In a nationally televised speech outlining his strategy against ISIS, Barack Obama said that any group that threatened America would “find no safe haven”.

The president also announced that 475 US military personnel would be sent to Iraq but said they would not have a combat role.

ISIS controls large parts of Syria and Iraq after a rapid military advance.

Its fighters have become notorious for their brutality, beheading enemy soldiers and Western journalists on video.

The US has launched over 150 air strikes against the group in Iraq and provided arms to Iraqi and Kurdish forces fighting against IS.

In a 15-minute speech shown at peak time in the US, Barack Obama vowed that America would lead “a broad coalition to roll back” ISIS.

“Working with the Iraqi government, we will expand our efforts beyond protecting our own people and humanitarian missions, so that we’re hitting ISIL [Islamic State in Iraq and the Levant – the previous name for ISIS] targets as Iraqi forces go on the offense” he said.

Barack Obama has announced that the US will not hesitate to take action against Islamic State militants in Syria as well as Iraq

Barack Obama has announced that the US will not hesitate to take action against Islamic State militants in Syria as well as Iraq (photo AFP)

He said he would welcome congressional approval for the fight against ISIS but said that he had the authority to act without it.

Barack Obama was elected in part because of fervent opposition to the 2003 invasion of Iraq, and presided over the US troop pullout from the country.

In 2013, the president abandoned plans to launch airstrikes in Syria against government forces after congressional opposition.

In his speech, Barack Obama ruled out working with President Bashar al-Assad of Syria, despite the fact that his forces are also engaged in fighting ISIS.

“In the fight against ISIL, we cannot rely on an Assad regime that terrorizes its people: a regime that will never regain the legitimacy it has lost” he said.

Instead, Barack Obama said, the US would seek to strengthen the non-ISIS Syrian opposition, which fights against both ISIS and President Bashar al-Assad.

Syria’s Western-backed National Coalition welcomed Barack Obama’s plan, and urged Congress to approve it.

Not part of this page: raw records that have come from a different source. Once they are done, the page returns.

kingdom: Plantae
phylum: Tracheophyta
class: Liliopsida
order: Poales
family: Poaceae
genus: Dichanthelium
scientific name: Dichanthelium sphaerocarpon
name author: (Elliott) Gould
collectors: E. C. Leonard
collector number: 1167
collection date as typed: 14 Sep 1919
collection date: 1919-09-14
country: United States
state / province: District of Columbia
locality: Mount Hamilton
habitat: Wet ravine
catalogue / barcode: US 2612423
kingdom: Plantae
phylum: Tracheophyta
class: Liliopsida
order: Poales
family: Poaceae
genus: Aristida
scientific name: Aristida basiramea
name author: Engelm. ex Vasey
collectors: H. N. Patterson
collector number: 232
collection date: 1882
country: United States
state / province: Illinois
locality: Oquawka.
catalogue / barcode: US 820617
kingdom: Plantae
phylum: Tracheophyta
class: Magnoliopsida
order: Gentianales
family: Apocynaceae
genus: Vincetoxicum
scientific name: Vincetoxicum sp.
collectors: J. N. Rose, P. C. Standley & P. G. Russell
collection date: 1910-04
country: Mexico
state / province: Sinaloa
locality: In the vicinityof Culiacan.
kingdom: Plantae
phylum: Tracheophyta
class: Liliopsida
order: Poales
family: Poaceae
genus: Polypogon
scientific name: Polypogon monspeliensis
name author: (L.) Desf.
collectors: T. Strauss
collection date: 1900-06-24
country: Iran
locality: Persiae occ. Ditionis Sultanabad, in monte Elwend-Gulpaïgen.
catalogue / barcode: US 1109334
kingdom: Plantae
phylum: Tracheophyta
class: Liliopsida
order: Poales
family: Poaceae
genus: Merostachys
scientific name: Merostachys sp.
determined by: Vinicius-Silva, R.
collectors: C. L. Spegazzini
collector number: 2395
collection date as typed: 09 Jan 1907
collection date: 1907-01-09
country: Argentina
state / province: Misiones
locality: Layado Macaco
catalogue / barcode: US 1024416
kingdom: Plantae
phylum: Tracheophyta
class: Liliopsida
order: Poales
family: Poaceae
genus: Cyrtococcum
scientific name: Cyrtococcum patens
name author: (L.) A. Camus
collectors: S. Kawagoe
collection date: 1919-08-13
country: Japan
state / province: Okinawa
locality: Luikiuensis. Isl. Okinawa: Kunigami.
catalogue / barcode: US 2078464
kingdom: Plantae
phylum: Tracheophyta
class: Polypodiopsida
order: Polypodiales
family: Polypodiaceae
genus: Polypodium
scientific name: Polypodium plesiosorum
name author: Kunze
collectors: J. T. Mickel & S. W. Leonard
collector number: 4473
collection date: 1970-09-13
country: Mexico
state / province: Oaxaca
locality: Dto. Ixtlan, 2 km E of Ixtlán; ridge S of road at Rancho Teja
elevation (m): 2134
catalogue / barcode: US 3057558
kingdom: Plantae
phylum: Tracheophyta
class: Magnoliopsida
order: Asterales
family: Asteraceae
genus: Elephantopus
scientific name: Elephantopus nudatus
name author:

“The Syrian Coalition… stands ready and willing to partner with the international community not only to defeat [ISIS] but also rid the Syrian people of the tyranny of the Assad regime,” its president Hadi al-Bahra said in a statement, quoted by Reuters news agency.

Secretary of State John Kerry is already in the Middle East trying to build a coalition against IS.

John Kerry was in Iraq on Wednesday, where he praised the new government’s plans to involve more Sunnis in government and heal ties with the Kurds.

He said the president’s strategy “will succeed because doing it with allies and partners isn’t just smart, it’s strong”.

Barack Obama has already authorized $25 million in aid for the Iraqi military.